The Grocer has learnt that the Department of Health (DH) made the decision to hold back the PHE Sugar Reduction Strategy report, which was supposed to be published on the same day as the forthcoming Scientific Advisory Committee on Nutrition (SACN) report on carbohydrates.

Today it was revealed that the SACN report, which is expected to contain call for daily sugar intakes to be halved, will be published on Friday, but with no separate report from PHE.

Instead, the DH said the findings of the PHE work, which has looked at a range of potential options for slashing sugar consumption including a sugar tax, restrictions on advertising to children, reformulation targets and supermarket promotions, would now feed in to its Childhood Obesity Strategy, to be launched in the autumn.

Ministers have already ruled out the possibility of pushing ahead with a sugar tax.

“We are very much committed to doing something very big around obesity,” said the source. “The PHE work covers much of the same territory so it makes sense, rather than for it to come out separately, to feed into the wider strategy.

“But the government believes that the whole issue is much broader than just tackling sugar consumption.”

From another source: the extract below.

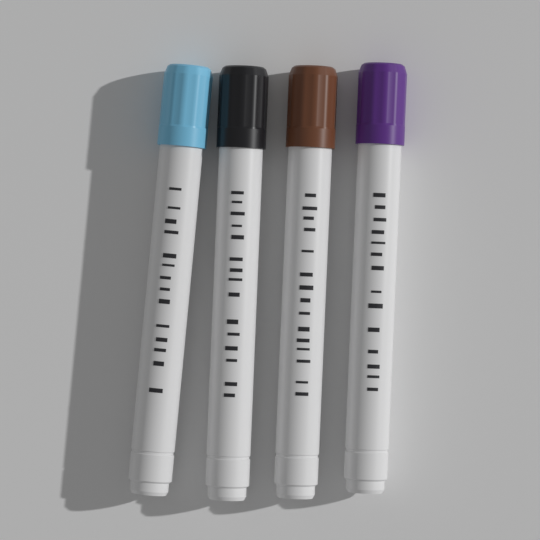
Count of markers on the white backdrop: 4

“The Childhood Obesity Strategy will also be looking at things such as the importance of exercise, the availability of food and drink and advertising of food to children.

“Sugar is a key part of that strategy, because excessive consumption has been contributing to obesity, but it’s very important that we have a joined-up message and to look at all the cause of childhood obesity.”

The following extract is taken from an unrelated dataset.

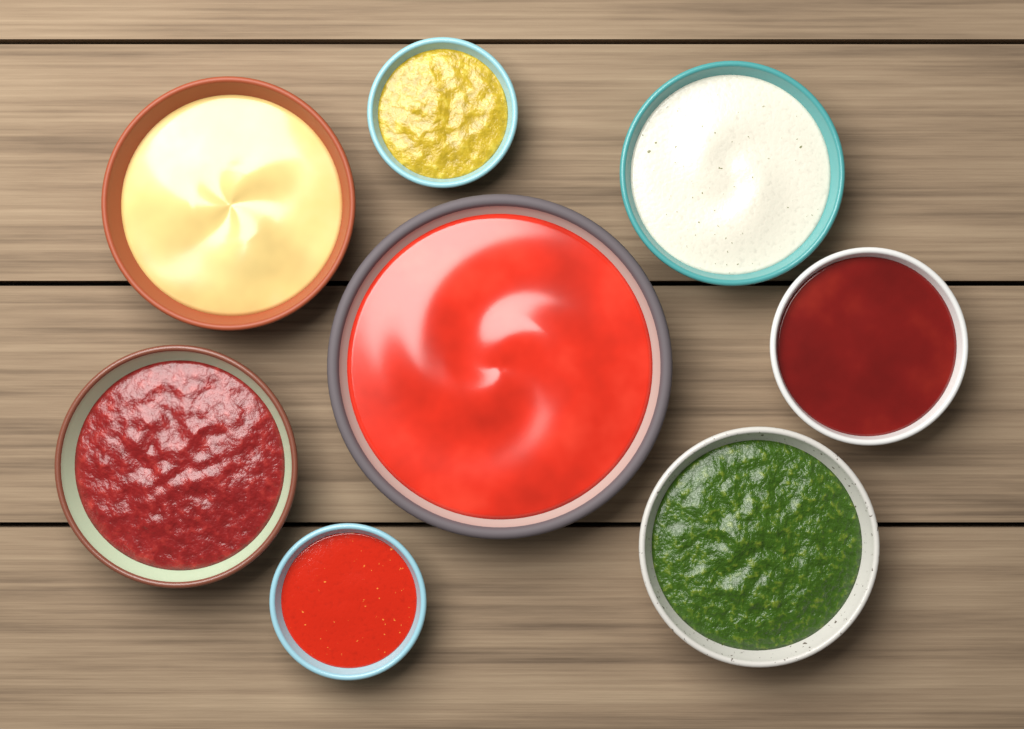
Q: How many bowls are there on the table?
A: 8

Today the DH scuppered any chance of the government introducing a sugar-tax, despite the latest call from the BMA, and the source stressed that the government still saw a voluntary approach from the industry as a key part of its public heath strategy, albeit with a tougher public health policy.

“You will see a change in the language from ministers. It’s going to be a subtle change which, whilst recognising the achievements of the Responsibility Deal, will be calling on the industry to go further,” said the source.

One industry insider said the postponement of the PHE report was a “shock” development but said it could be good news for companies who feared a draconian crackdown in the wake of SACN.

“It looks very much as if ministers don’t want PHE leading the strategy and perhaps mooting ideas which go much further than politicians are prepared to commit to,” she said.